Im Entscheidungssatz wogte das Spiel dann hin und her - 5-3 und 7-5 für Ma. Alle Fotographen hatten sich bereits hinter dem Titelverteidiger positioniert. Dann 4 Punkte von Fan nacheinander - das hatte zur Folge, dass die Fotographen ähnlich einer Völkerwanderung die Box umliefen um das erste Foto von Fan zu bekommen. Dann aber 9-9 und gar 10-9 für Ma - wieder viel Bewegung rund um die Box - und dann der Showdown beim 10-10. Die Fotographen waren zwischenzeitlich wieder gleichmäßig rund um die Box verteilt.

Superspannend - das Einzel-Finale der TT WM der Herren musste in der Verlängerung des 7. Satzes seinen Sieger finden.

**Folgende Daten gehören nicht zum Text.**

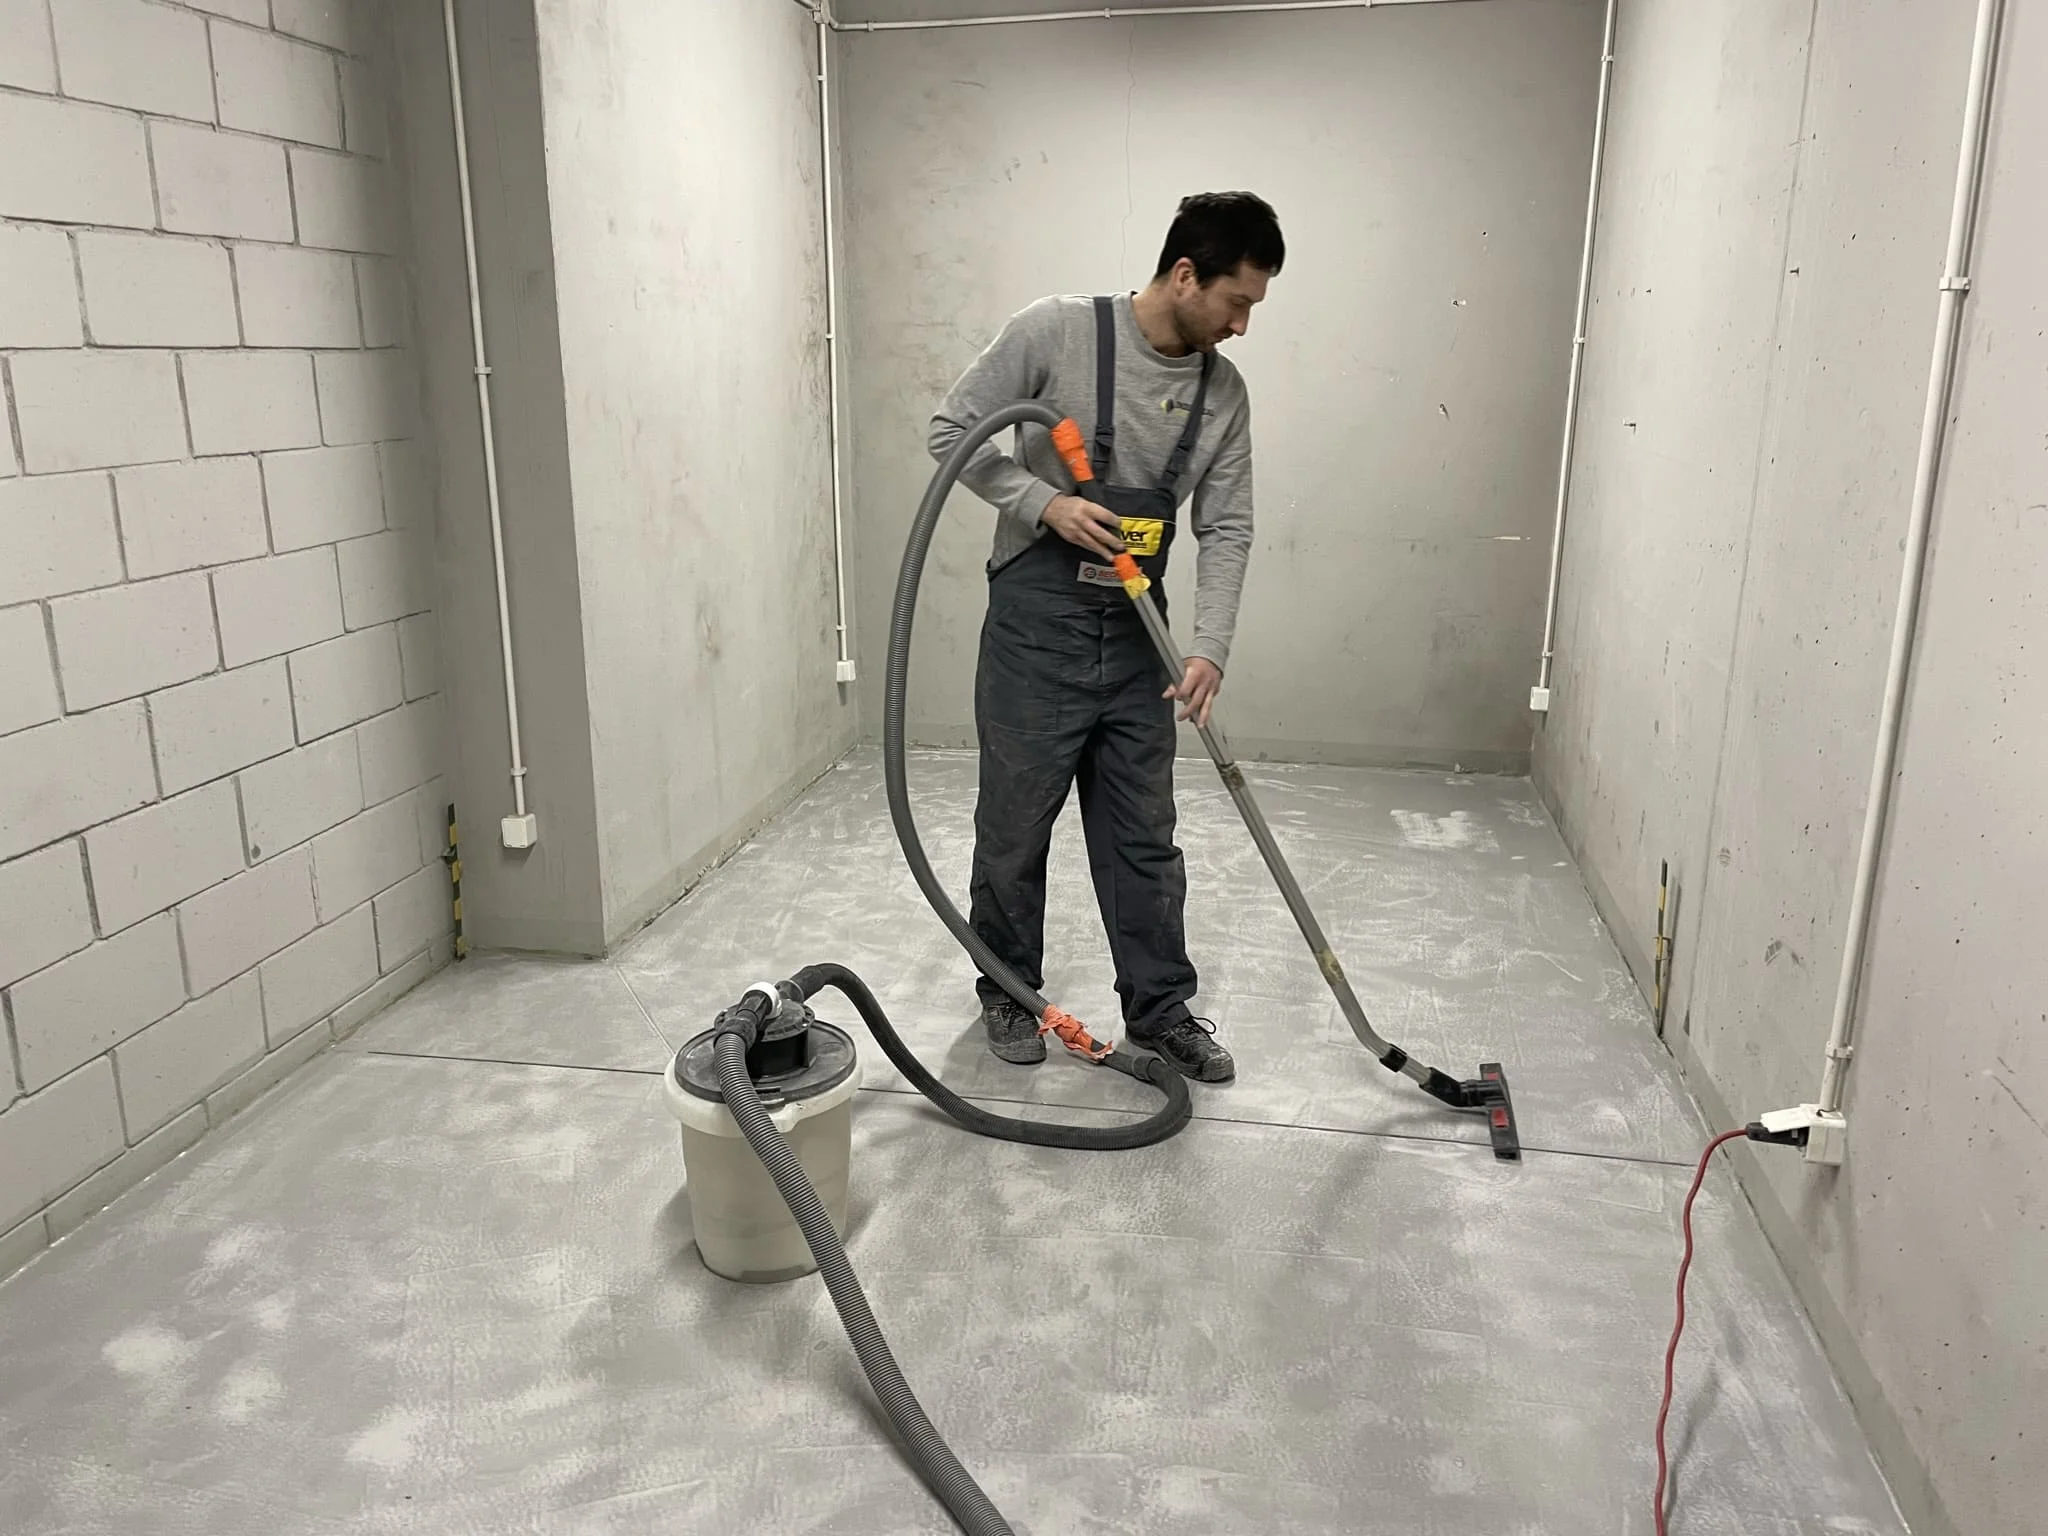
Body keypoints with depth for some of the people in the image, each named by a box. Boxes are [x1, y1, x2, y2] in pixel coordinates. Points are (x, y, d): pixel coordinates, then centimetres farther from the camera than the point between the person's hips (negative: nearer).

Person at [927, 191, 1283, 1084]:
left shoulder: (1224, 392, 4)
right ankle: (1008, 991, 28)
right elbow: (953, 431, -6)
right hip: (1035, 624, -4)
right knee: (1015, 827, 7)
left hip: (1136, 637, 4)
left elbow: (1227, 529, 2)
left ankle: (1159, 1010, 24)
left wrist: (1210, 648, -11)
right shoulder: (1055, 332, -10)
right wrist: (1045, 504, -19)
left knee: (1144, 837, 10)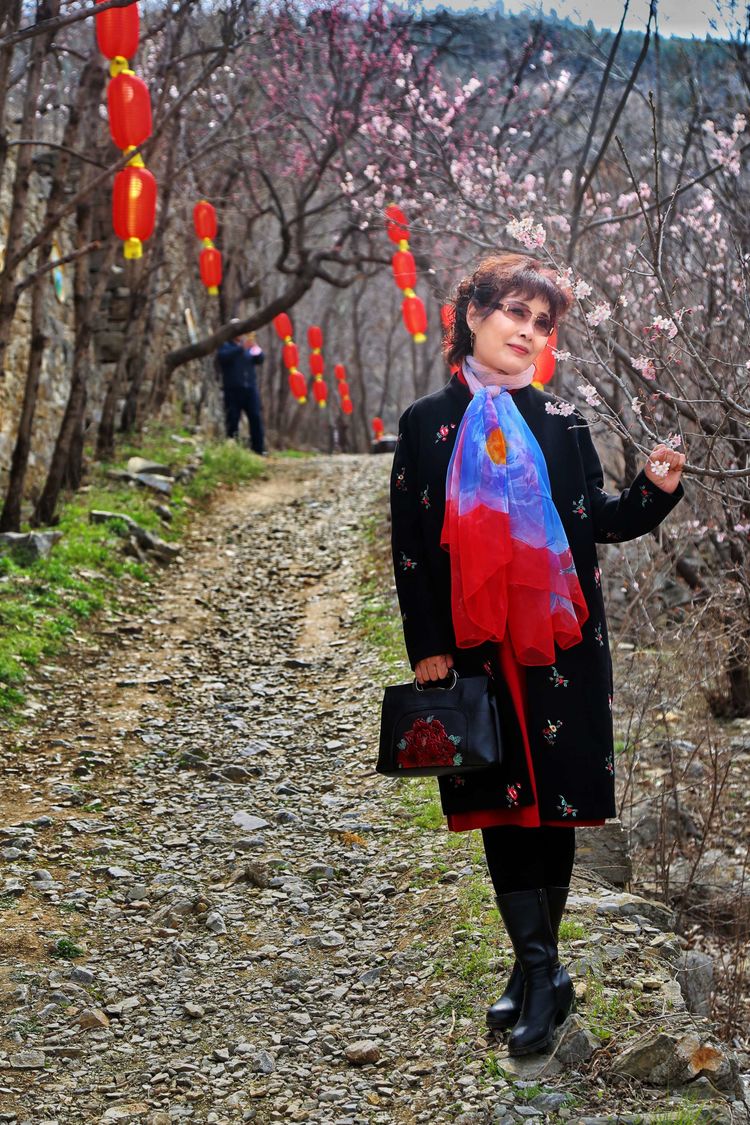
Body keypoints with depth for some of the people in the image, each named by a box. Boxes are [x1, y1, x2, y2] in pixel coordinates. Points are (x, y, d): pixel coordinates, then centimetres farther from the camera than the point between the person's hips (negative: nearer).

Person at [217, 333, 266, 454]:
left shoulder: (249, 346, 16)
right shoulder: (225, 345, 5)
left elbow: (259, 360, 5)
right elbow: (223, 357, -16)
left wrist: (255, 347, -13)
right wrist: (242, 348, -22)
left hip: (250, 389, 3)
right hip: (233, 390, -3)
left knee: (256, 418, -4)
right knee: (232, 420, -3)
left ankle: (259, 449, -2)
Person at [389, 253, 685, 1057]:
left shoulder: (561, 423, 6)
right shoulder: (428, 425, 2)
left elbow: (598, 521, 8)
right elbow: (410, 544, 1)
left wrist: (654, 490, -12)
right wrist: (427, 649, -4)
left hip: (559, 638, 1)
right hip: (474, 642, 0)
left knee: (558, 796, 1)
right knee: (503, 801, 2)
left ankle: (535, 967, 11)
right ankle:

                                                         und der neue Weltmeister ist der Alte

                                                                               MA LONG

Einen Verlierer aber hatte das Spiel eigentlich nicht verdient. Leider musste es aber einen Noch-nicht-Sieger geben. Fan Zhendong

 

Drei tolle Tage lagen hinter uns - allen hat es wirklich Spaß gemacht, auch wenn es ganz schön anstrengend war, allen Spielen zu folgen. Aber dieses Tempo, die Schnelligkeit sowie die dafür notwendige Athletik einmal live zu bestaunen, lässt uns stauenend und bewundernd auf die weltbesten Spieler unseres Sports schauen.